Depuis quelques années, dans la région du Salento, à l’extrême sud-est de l’Italie, des habitant·es luttent contre le dernier maillon d’un projet de chaînes de gazoduc intercontinental reliant l’Azerbaïdjan au nord de l’Italie en passant par la Géorgie, la Turquie, la Grèce et l’Albanie.
Ce projet pharaonique, dénommé TAP : Trans Adriatic Pipeline, acheminerait 10 milliards de m³ de gaz et coûterait 45 milliards d’euros.
Une lutte populaire et festive contre l’arrachage des oliviers
En octobre 2018, je me suis rendue dans le petit village de Melendugno, foyer de la résistance de la lutte NO TAP depuis un an et demi. C’est dans ce village cerné d’oliviers centenaires que la population a construit un presidio (1) sur un morceau de terrain du futur site pour empêcher le début des travaux.
Les habitant·es se relayent pour y dormir la nuit, apporter de la nourriture, et bricolent pour rendre l’endroit agréable et autonome en énergie. A la suite des actions, pour informer sur le TAP ou bloquer les travaux, de nombreuses fêtes s’y improvisent, où l’on danse la tarentella et la pizzica. (2)
C’est au sein de cette « lotta popolare » (lutte populaire) que des femmes ont créé un mouvement dans le mouvement : celui des mamme NO TAP (les « mamans NO TAP »).
Les femmes s’organisent
Pour endormir ses enfants, Serena a commencé à improviser des histoires sur le TAP et la lutte.

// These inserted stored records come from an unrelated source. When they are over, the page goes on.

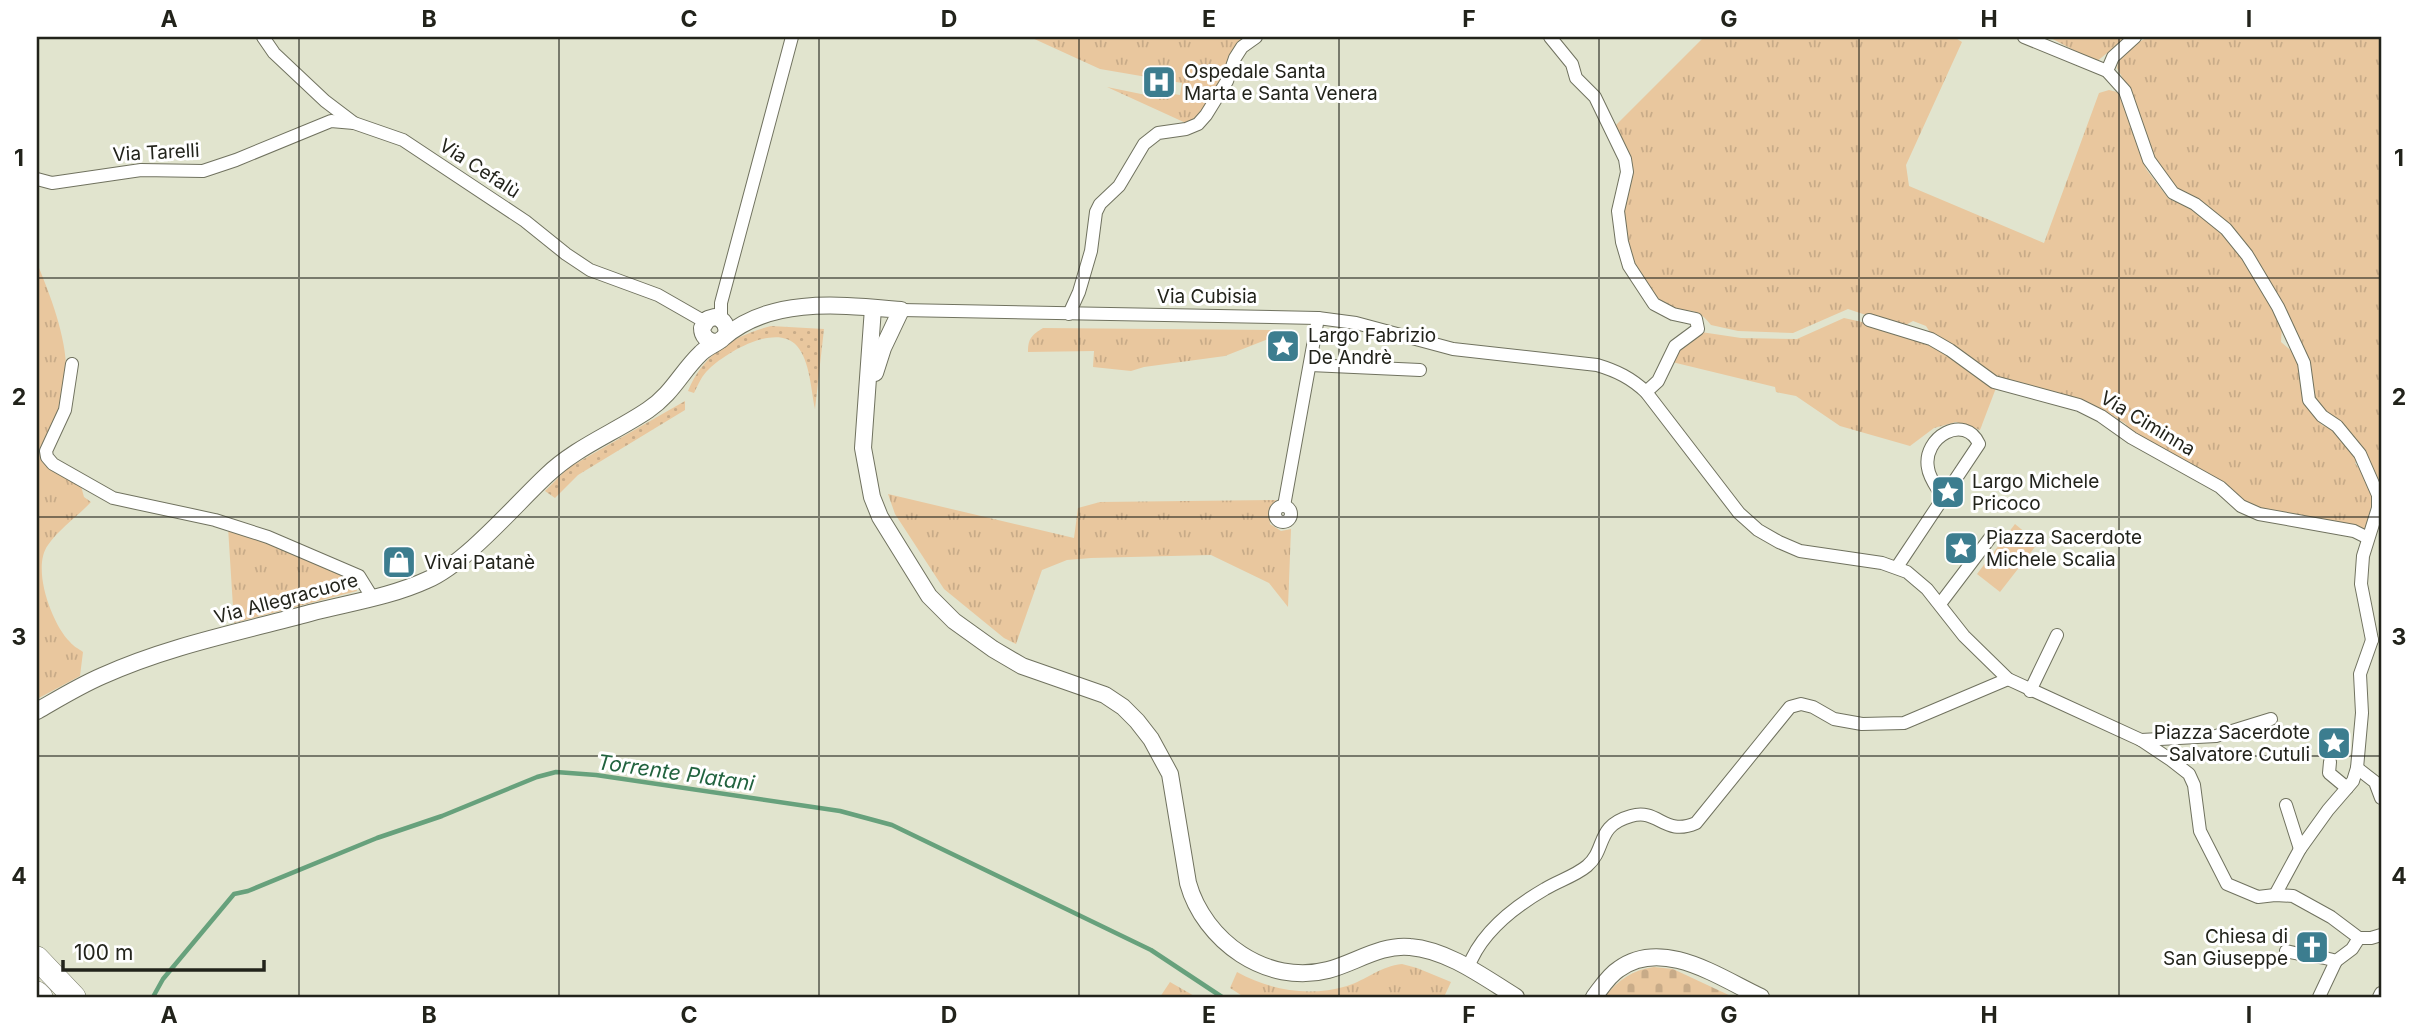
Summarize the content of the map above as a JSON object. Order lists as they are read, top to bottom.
{
  "streets": {
    "street": [
      "Via Tarelli",
      "Via Cefalù",
      "Via Cubisia",
      "Via Ciminna",
      "Via Allegracuore"
    ]
  },
  "crossings": [
    ["Via Tarelli", "Via Cefalù"],
    ["Via Cefalù", "Via Cubisia"],
    ["Via Cefalù", "Via Allegracuore"],
    ["Via Cubisia", "Via Allegracuore"]
  ],
  "water": ["Torrente Platani"],
  "places": {
    "hospital": ["Ospedale Santa Marta e Santa Venera"],
    "place": [
      "Largo Fabrizio De Andrè",
      "Largo Michele Pricoco",
      "Piazza Sacerdote Michele Scalia",
      "Piazza Sacerdote Salvatore Cutuli"
    ],
    "shop": ["Vivai Patanè"],
    "church": ["Chiesa di San Giuseppe"]
  },
  "scale_bar": "100 m",
  "grid": {
    "columns": [
      "A",
      "B",
      "C",
      "D",
      "E",
      "F",
      "G",
      "H",
      "I"
    ],
    "rows": [
      "1",
      "2",
      "3",
      "4"
    ]
  }
}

Ces histoires sont devenues un conte qui a été imprimé et a voyagé dans toute l’Italie. Cette tournée l’a emmenée jusqu’à Rome où elle a obtenu un prix.
Lorsqu’elle est rentrée à Melendugno, tout s’est enchaîné : une marche des femmes allant jusqu’au chantier le 8 mars 2018, la création d’une page Facebook et d’un groupe Whatsapp, où une quarantaine de femmes sont actives. Ces mères, jeunes femmes ou féministes ont créé des groupes de cuisine, comme le collectif Stanati Resistanti pour les événements, de vente d’objets à l’effigie de la lutte, et un canal pour s’informer sur la lutte en cours via les réseaux sociaux.
Bloquer les machines
Porte-paroles informelles de la lutte, les mamme jouent aussi un rôle fondamental : celui d’apaiser les tensions et les peurs liées à la répression qui s’abat sur les militant·es depuis un an (interdiction de territoire, lourdes amendes) en organisant des fêtes avec de la musique, des danses et de délicieux mets. Pour elles, ces moments de partage ont permis au mouvement de lutte de renforcer les relations entre les opposant·es alors que certain·es commençaient à s’éloigner à cause des convocations et du harcèlement policier quotidien.
Cette inventivité et cette force de vie portées par les mamme luttant « pour les enfants » se sont également manifestées pendant une action contre la destruction des oliviers. Pour arrêter les machines et les carabinieri qui étaient extrêmement violents à leur égard, elles sont allées chercher leurs enfants à l’école pour les mettre devant les machines et les affrontements avec la police ont immédiatement cessé.
Aujourd’hui, les mamme continuent le combat. Selon elles, la lutte NO TAP n’est pas une lutte de militant·es mais de gens ordinaires, leur groupe n’est ni un groupe politique ni un groupe féministe. Serena et sa mère Anna Maria expliquent qu’ « ici on n’a pas de grandes villes, ici on vit de la terre. Le lien est très fort. Si on touche à notre terre on touche à tout le monde. On a un ‘rapporto molto stretto’ à la nature, à la mer, à la campagne. Le NO TAP est devenu une lutte pour la Terre-Mère, pour l’environnement ».
Coline Guerin
(1) Nom pour les lieux de rencontre et d’organisation des luttes territoriales en Italie.
(2) Les deux principales danses locales.